Biden and McCarthy to meet on the debt ceiling with only 10 days until U.S. risks default
Gold futures finished lower, holding below the key $2000 level as the stock market awaits a meaningful update with US debt ceiling negotiations & to see how bad tensions get between the US & China. Until market stress eases, gold will drift lower. Pres Biden's meeting with House Speaker Kevin McCarthy was scheduled later today. Gold for Jun settled at $1977 an ounce, down $4 for the session.
Gold futures end lower, extending their loss from last week
Oil futures shook off early declines to end higher, with U.S. prices up by more than 1% as the Jue contracts expired at the end of the session. The recovery for oil prices wasn’t driven by anything specific, so it remains to be seen where prices are headed from here. However, the weaker demand narrative is now mostly priced in & short sellers have less reason to take prices lower than a couple of weeks ago. Natural-gas futures, meanwhile, settled near the day's lows, down more than 7% for the session after posting a rally of just over 14% last week. Jun West Texas Intermediate crude rose 44¢ (0.6%) to settle at $71.99 a barrel on the contract's expiration day. Jun natural gas fell 19¢ (7.2%) to settle at $2.40 per M British thermal units.

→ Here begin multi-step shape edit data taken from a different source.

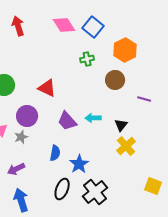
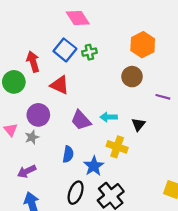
red arrow: (18, 26) -> (33, 62), moved
blue square: (93, 27) -> (65, 50), moved
green cross: (87, 59) -> (89, 52), moved
yellow cross: (126, 146) -> (117, 147), moved, turned -30

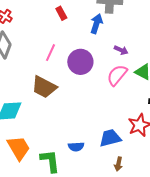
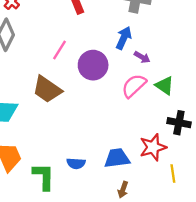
blue arrow: (96, 24) -> (124, 38), moved

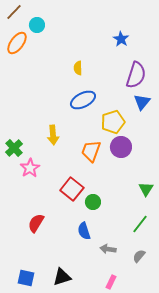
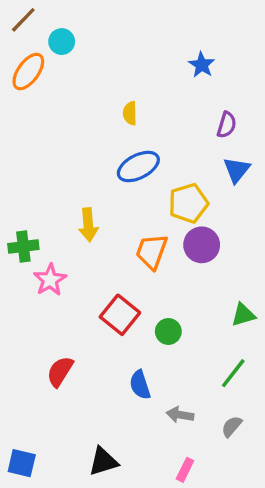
purple semicircle: (136, 75) -> (227, 125), size x0.6
green cross: (14, 148) -> (23, 246), turned 36
green triangle: (146, 189) -> (243, 315), turned 42
green circle: (93, 202) -> (168, 331), moved
blue square: (26, 278) -> (22, 463), moved

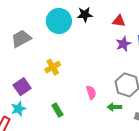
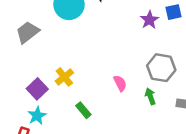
yellow cross: (53, 67) -> (64, 77), moved
green arrow: (114, 107) -> (150, 96), turned 80

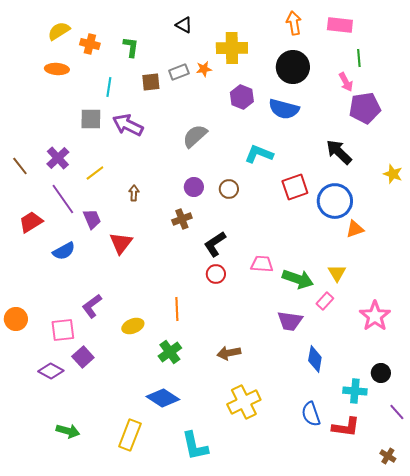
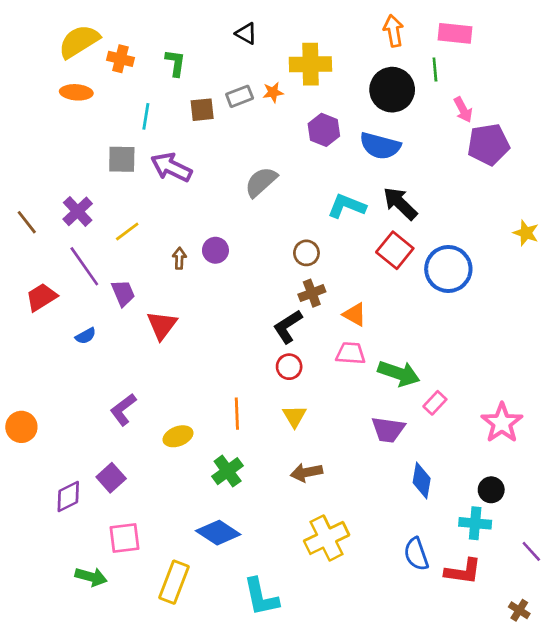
yellow semicircle: (59, 31) -> (79, 41), size x1.4
green line: (359, 58) -> (435, 70), moved
black arrow: (339, 152) -> (400, 203), moved
purple circle: (194, 187) -> (215, 250), moved
red square: (295, 187) -> (395, 250), turned -32
brown cross: (182, 219) -> (312, 293), moved
orange triangle: (355, 229) -> (355, 314), moved, turned 48
blue semicircle: (64, 251) -> (86, 336), size x0.7
yellow triangle: (337, 273) -> (294, 416), moved
pink square: (63, 330) -> (124, 538), moved
purple diamond: (51, 371) -> (68, 496), turned -55
black circle: (381, 373) -> (491, 490), moved

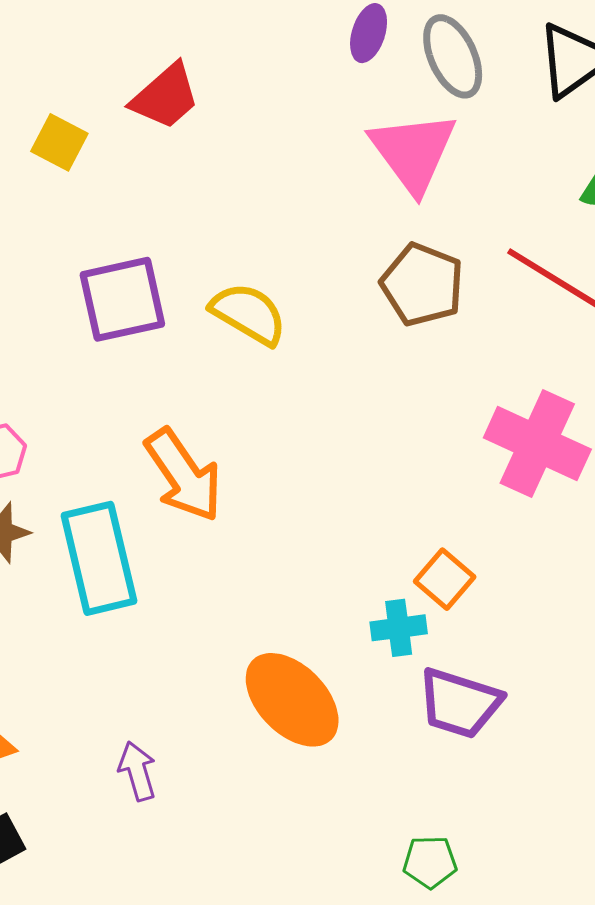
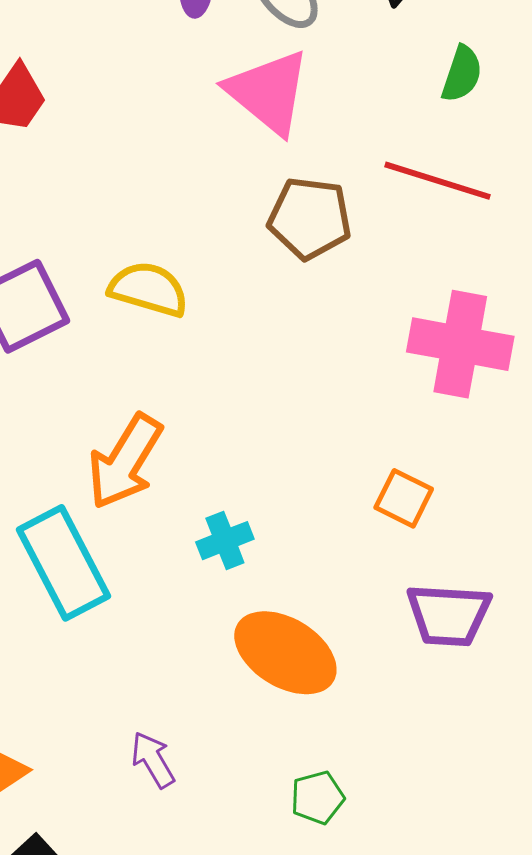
orange arrow: (184, 475) -> (125, 462), turned 80
cyan cross: (399, 628) -> (225, 541), moved
green pentagon: (430, 862) -> (317, 798), moved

Oil prices give up early losses to finish higher; natural-gas futures drop over 7%
The Dow dipped into the red in early trading & stayed there for the rest of the trading session. There is not much for traders to do these days. Everybody is waiting to hear about a deal on the debt crisis in DC. And the waiting period is expected to last until Jun 1, if not later. Investors need to keep their fingers crossed for a favorable outcome.